=== Begin Enclosure ===

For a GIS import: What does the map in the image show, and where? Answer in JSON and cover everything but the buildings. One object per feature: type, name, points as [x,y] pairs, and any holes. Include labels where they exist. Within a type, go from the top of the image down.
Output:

=== End Enclosure ===
=== Begin Enclosure ===

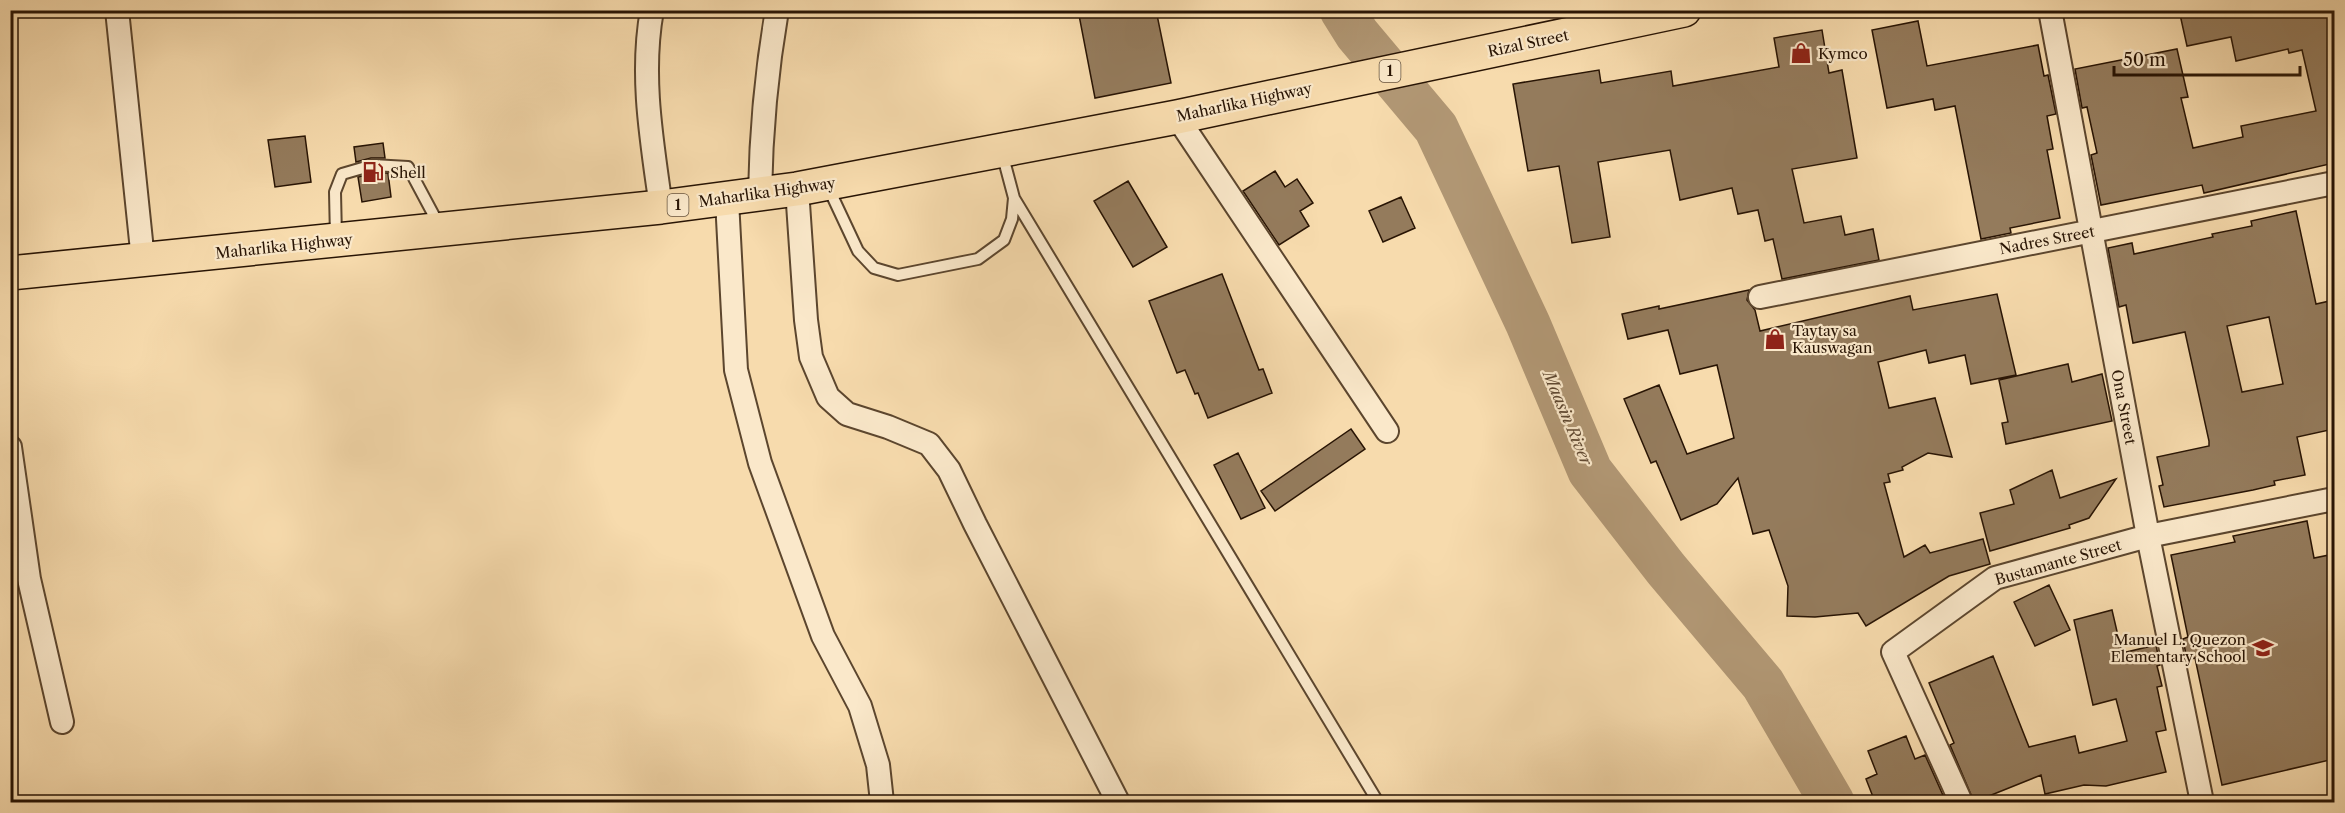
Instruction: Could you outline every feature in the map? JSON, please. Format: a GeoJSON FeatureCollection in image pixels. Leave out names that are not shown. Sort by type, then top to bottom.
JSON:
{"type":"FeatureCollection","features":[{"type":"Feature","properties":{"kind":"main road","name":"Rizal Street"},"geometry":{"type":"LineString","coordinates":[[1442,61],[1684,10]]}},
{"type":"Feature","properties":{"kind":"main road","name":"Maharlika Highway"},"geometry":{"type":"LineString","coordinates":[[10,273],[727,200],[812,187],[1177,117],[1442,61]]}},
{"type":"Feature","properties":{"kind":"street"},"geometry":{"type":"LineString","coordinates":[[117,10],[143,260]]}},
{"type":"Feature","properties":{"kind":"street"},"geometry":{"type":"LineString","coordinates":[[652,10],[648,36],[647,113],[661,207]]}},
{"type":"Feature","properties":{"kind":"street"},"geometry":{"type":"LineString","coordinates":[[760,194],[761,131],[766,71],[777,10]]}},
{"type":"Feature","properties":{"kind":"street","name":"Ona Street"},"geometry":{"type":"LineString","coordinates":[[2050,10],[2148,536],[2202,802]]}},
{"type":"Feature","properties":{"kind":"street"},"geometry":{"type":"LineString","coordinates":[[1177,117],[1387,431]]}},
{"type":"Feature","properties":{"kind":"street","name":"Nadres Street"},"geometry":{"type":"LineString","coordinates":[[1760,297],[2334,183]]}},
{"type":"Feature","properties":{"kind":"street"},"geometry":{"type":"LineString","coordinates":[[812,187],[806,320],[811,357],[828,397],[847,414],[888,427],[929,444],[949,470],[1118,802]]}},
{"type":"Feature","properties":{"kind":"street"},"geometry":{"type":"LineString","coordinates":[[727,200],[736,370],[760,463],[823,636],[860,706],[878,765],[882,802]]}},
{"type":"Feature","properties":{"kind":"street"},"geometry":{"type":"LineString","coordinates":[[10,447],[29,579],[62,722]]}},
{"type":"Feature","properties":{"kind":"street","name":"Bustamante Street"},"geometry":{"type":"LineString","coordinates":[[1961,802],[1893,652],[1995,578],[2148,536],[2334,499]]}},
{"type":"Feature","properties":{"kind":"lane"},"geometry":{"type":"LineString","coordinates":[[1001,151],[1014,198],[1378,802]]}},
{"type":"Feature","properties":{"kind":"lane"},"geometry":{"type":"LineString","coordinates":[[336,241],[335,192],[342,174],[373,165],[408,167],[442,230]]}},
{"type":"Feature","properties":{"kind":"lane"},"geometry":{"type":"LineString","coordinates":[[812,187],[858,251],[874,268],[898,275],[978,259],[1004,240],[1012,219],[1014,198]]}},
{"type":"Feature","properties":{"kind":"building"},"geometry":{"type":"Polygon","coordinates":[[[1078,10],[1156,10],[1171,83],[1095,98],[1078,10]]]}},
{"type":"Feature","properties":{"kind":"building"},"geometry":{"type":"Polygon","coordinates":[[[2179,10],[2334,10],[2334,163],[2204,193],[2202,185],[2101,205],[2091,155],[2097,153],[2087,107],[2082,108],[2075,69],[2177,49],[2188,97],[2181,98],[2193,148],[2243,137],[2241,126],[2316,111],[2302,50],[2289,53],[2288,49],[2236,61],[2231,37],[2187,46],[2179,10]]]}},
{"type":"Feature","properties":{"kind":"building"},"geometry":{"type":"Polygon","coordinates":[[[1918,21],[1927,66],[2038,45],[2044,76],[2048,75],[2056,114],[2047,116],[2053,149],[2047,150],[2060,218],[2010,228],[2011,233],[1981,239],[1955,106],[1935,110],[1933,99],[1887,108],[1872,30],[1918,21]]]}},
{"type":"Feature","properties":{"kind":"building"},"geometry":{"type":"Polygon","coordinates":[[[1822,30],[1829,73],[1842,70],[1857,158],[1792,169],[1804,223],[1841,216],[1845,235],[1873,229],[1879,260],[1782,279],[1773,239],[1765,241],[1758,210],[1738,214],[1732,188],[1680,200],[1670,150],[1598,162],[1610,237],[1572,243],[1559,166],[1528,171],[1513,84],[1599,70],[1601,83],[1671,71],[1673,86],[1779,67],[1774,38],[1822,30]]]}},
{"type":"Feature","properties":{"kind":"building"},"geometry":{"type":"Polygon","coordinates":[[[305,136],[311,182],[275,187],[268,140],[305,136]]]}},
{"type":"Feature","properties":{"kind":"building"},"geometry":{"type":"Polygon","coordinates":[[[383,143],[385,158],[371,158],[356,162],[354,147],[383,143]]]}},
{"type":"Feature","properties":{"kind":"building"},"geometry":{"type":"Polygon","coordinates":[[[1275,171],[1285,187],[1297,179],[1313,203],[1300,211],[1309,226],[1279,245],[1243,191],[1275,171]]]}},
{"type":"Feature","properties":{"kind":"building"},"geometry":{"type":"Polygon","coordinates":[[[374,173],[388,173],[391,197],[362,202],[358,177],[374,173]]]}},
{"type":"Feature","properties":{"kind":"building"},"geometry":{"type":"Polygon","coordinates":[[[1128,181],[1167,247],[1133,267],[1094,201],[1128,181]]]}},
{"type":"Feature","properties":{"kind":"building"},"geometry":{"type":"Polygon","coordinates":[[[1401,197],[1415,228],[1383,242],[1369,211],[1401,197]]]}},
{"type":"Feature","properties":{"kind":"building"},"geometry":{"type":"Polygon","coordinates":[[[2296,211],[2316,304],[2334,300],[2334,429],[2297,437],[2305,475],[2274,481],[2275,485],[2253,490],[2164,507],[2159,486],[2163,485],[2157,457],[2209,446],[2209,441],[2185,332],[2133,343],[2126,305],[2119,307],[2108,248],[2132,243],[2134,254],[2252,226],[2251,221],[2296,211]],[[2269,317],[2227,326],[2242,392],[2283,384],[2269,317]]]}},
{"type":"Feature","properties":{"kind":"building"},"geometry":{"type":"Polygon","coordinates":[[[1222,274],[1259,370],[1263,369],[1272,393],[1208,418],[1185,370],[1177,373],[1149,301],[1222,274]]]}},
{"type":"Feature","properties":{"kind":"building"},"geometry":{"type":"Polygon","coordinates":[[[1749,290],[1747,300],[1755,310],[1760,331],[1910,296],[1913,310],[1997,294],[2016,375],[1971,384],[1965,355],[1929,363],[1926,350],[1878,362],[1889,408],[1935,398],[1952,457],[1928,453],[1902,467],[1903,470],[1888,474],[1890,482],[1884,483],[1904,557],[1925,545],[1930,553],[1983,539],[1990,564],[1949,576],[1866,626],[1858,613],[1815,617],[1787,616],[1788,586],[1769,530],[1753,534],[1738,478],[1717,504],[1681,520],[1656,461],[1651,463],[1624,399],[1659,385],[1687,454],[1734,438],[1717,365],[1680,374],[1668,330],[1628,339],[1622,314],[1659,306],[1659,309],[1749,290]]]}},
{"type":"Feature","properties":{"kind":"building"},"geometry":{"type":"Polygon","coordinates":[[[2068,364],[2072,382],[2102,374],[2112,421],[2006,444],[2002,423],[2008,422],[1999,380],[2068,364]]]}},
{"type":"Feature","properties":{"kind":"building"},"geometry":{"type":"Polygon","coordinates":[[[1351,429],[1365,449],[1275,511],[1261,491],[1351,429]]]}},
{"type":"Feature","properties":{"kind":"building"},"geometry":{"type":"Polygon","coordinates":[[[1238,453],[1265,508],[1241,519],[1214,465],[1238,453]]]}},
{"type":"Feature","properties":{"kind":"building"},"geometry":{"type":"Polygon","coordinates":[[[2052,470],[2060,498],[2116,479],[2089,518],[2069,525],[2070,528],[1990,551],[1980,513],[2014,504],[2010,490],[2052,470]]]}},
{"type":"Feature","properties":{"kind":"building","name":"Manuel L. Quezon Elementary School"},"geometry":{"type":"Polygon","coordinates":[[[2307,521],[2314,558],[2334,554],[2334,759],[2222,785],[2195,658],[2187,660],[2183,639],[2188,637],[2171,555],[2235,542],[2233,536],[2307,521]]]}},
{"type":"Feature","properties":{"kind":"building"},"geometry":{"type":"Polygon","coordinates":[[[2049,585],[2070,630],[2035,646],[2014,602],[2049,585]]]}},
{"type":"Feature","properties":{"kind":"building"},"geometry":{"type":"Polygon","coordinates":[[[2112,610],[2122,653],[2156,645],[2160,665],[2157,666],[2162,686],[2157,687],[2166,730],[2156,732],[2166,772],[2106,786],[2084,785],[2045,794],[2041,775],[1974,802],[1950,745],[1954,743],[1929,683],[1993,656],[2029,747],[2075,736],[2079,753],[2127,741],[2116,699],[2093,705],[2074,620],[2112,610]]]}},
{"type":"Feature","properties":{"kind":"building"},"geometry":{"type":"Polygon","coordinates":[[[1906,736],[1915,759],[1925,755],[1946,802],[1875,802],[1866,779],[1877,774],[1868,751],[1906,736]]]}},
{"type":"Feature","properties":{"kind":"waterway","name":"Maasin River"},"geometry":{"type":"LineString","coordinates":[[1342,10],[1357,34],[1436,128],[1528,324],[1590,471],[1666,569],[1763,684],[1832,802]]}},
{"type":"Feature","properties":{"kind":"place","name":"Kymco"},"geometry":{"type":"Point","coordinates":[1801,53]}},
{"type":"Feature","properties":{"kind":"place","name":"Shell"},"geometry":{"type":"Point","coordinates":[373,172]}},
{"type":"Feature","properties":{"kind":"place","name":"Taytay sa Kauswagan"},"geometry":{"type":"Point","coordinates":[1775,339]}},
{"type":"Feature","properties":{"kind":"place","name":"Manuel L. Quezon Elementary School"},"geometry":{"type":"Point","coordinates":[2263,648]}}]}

=== End Enclosure ===

» **Your assignment**: Lines that hold "image" are the ones to copy, so pick each out from the data.

» **Result of this task**:
For a GIS import: What does the map in the image show, and where? Answer in JSON and cover everything but the buildings. One object per feature: type, name, points as [x,y] pairs, and any holes. Include labels where they exist. Within a type, go from the top of the image down.
Instruction: Could you outline every feature in the map? JSON, please. Format: a GeoJSON FeatureCollection in image pixels. Leave out names that are not shown. Sort by type, then top to bottom.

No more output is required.